Next, the defendant urges it was reversible error for the county attorney to call defense witnesses “liars.” There is considerable latitude allowed to counsel in argument. This includes drawing reasonable inferences from the evidence. State v. Gonzales, 105 Ariz. 434, 466 P.2d 388 (1970); State v. Jaramillo, 110 Ariz. 481, 520 P.2d 1105 (filed April 10, 1974). The evidence disclosed that at least one defense witness was shown to have made contradictory statements and other defense witnesses had their testimony concerning the drunkenness of the defendant rebutted by prosecution witnesses. Although we do not approve of the language of the prosecutor, we do not find it so offensive, inflammatory or prejudicial as to require reversal. Sullivan v. State, 47 Ariz. 224, 55 P.2d 312 (1936).

As his third contention on appeal the defendant states that it was error to allow the State’s psychiatrist to give expert testimony based in part on police reports that contained hearsay statements. What defendant fails to distinguish is the testimony given by the psychiatrist at trial in answer to the hypothetical question propounded by the prosecution and the testimony elicited by defense counsel on cross-examination concerning the report submitted by the doctor to the trial court pursuant to A.R.S. § 13-1621F on the defendant’s mental condition to stand trial. In the latter instance the psychiatrist used police reports, a letter from the deputy county attorney and the interview with the defendant. In cross-examination the psychiatrist acknowledged that his report to the court had been based on the various sources mentioned. The testimony of the psychiatrist on direct was in response to the hypothetical question propounded by the county attorney which was based on previously admitted evidence and to which question the defense did not object. The testimony of the psychiatrist based on the evidence which had been admitted in the case was clearly admissible. The fact that in an earlier matter his report to the trial court had been based on hearsay does not affect the admissibility of his testimony in response to the hypothetical question based on the evidence at trial.

[*603] State v.
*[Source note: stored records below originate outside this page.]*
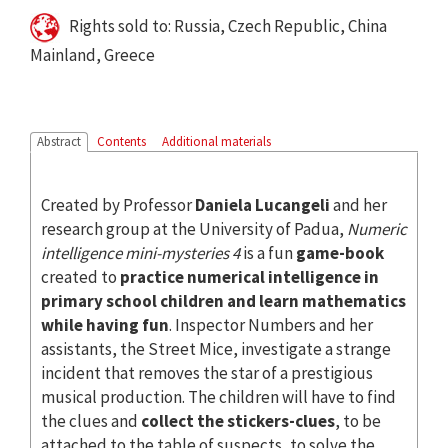
Rights sold to: Russia, Czech Republic, China
Mainland, Greece
Abstract
Contents
Additional materials
Created by Professor
Daniela Lucangeli
and her
research group at the University of Padua,
Numeric
intelligence mini-mysteries 4
is a fun
game-book
created to
practice numerical intelligence in
primary school children and learn mathematics
while having fun
. Inspector Numbers and her
assistants, the Street Mice, investigate a strange
incident that removes the star of a prestigious
musical production. The children will have to find
the clues and
collect the stickers-clues
, to be
attached to the table of suspects, to solve the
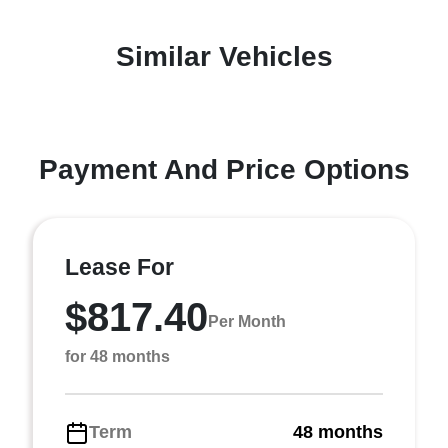
Similar Vehicles
Payment And Price Options
Lease For
$817.40
Per Month
for 48 months
Term
48 months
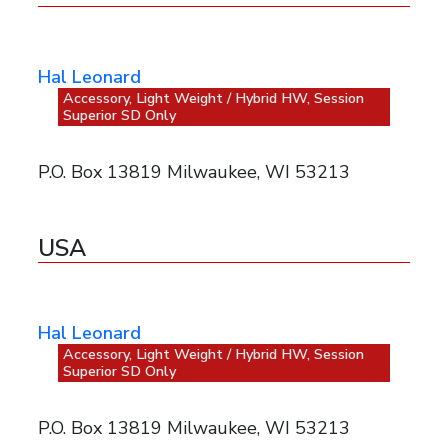
Hal Leonard
Accessory, Light Weight / Hybrid HW, Session
Superior SD Only
P.O. Box 13819 Milwaukee, WI 53213
USA
Hal Leonard
Accessory, Light Weight / Hybrid HW, Session
Superior SD Only
P.O. Box 13819 Milwaukee, WI 53213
Gevrez, 61 Ariz. 296, 148 P.2d 829 (1944), the chief case relied upon by the defendant, is readily distinguishable in that the psychiatrist in Gevrez based his expert opinion upon newspaper accounts and other hearsay information and not upon evidence previously before the court. In this case the opinion expressed by the doctor was based on the evidence already admitted in the case.

Finally, the defendant maintains that convictions and sentences for both first degree murder and arson amount to double punishment in violation of A.R.S. § 13-1641.
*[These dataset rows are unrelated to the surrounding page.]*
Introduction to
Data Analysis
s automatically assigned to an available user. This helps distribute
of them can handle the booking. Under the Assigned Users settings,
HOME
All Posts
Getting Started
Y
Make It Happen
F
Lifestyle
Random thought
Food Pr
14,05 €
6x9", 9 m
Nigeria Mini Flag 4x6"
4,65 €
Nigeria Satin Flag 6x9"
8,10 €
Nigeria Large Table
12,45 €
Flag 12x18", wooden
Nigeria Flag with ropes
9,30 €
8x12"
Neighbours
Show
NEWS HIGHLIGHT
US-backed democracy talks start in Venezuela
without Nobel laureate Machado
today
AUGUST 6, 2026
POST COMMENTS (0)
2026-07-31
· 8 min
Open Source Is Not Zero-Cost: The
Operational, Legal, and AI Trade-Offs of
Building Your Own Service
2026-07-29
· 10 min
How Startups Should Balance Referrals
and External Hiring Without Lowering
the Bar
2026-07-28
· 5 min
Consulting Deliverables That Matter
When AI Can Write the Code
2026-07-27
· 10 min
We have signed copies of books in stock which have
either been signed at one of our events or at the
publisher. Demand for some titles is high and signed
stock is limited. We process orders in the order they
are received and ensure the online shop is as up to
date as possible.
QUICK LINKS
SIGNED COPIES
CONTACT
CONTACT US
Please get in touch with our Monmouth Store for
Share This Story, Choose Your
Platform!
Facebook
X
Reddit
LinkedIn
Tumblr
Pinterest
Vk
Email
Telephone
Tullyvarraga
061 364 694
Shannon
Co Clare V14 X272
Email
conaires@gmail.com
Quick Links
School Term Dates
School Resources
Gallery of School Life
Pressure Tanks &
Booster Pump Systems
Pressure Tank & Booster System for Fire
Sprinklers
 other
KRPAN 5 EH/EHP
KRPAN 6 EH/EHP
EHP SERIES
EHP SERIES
It is clear from the evidence that there were two separate fires set by the defendant on the night in question, but the indictment charged a single count of arson, and the instructions to the jury did not attempt to limit the jury to consideration of one of the particular instances of arson. The instructions were general and merely defined the crime of arson. While it is true that the first fire (the one extinguished by the boarder) was clearly a separate and distinct event from the murder caused by the second fire, the argument by the defense that the defendant may not be punished for murder and the arson which caused the homicide is not correct. Assuming that the jury found the defendant guilty of arson by reason of the second fire and murder caused by such fire, the defendant may receive a separate sentence from each offense.
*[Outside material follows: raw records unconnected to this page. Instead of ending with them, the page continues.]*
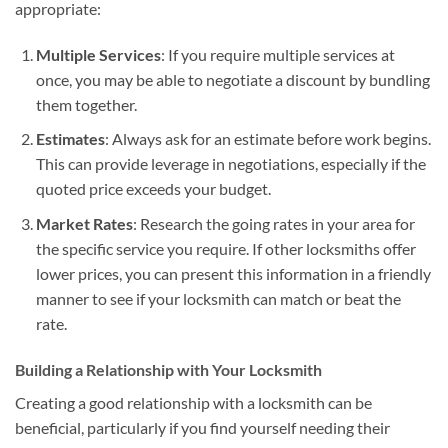
appropriate:
Multiple Services
: If you require multiple services at
once, you may be able to negotiate a discount by bundling
them together.
Estimates
: Always ask for an estimate before work begins.
This can provide leverage in negotiations, especially if the
quoted price exceeds your budget.
Market Rates
: Research the going rates in your area for
the specific service you require. If other locksmiths offer
lower prices, you can present this information in a friendly
manner to see if your locksmith can match or beat the
rate.
Building a Relationship with Your Locksmith
Creating a good relationship with a locksmith can be
beneficial, particularly if you find yourself needing their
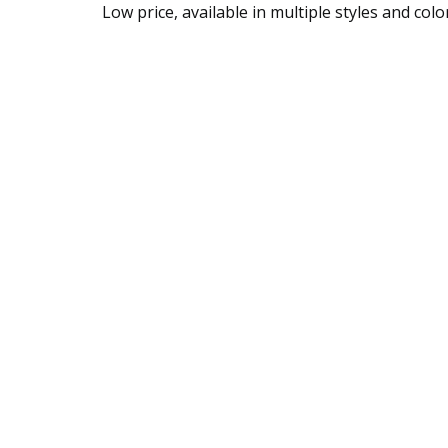
Low price, available in multiple styles and colo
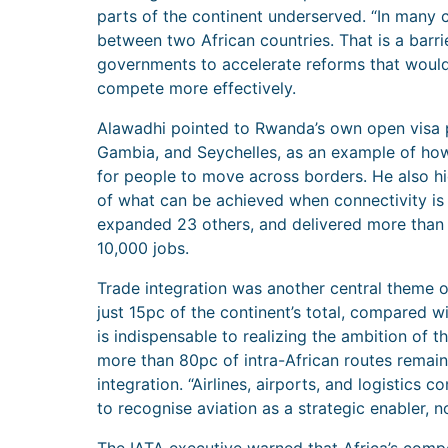
parts of the continent underserved. “In many ca
between two African countries. That is a barri
governments to accelerate reforms that would 
compete more effectively.
Alawadhi pointed to Rwanda’s own open visa pol
Gambia, and Seychelles, as an example of ho
for people to move across borders. He also h
of what can be achieved when connectivity is p
expanded 23 others, and delivered more than 
10,000 jobs.
Trade integration was another central theme of
just 15pc of the continent’s total, compared w
is indispensable to realizing the ambition of 
more than 80pc of intra-African routes remain 
integration. “Airlines, airports, and logistic
to recognise aviation as a strategic enabler,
We dealt with this same issue last year in Clayton, supra. Instead of arson, Clayton dealt with a homicide committed in the perpetration of a burglary. Burglary like arson is one of the specific felonies under A.R.S. § 13-452 which may result in a conviction of first degree murder. The Court noted that the fact that the burglary supplied the premeditation necessary for first degree murder does not make it part of the same offense. In explanation of the distinction we stated:

“In the instant case the statute defines the crime of felony murder or murder committed in the course of a burglary as a separate crime in addition to the crime of burglary. They are separate offenses —one committed against the person and the other committed against the property of another. Where the offenses are so closely intertwined, as for example assault with a deadly weapon which results in a homicide, the statute may apply. Where the offenses are separate the statute does not apply.” 109 Ariz. at 600, 514 P.2d at 733.

The same standards apply in the case of arson and felony-murder by arson.

Judgment and sentences affirmed.

HAYS, C. J., CAMERON, V. C. J., and STRUCKMEYER and LOCKWOOD, JJ., concur.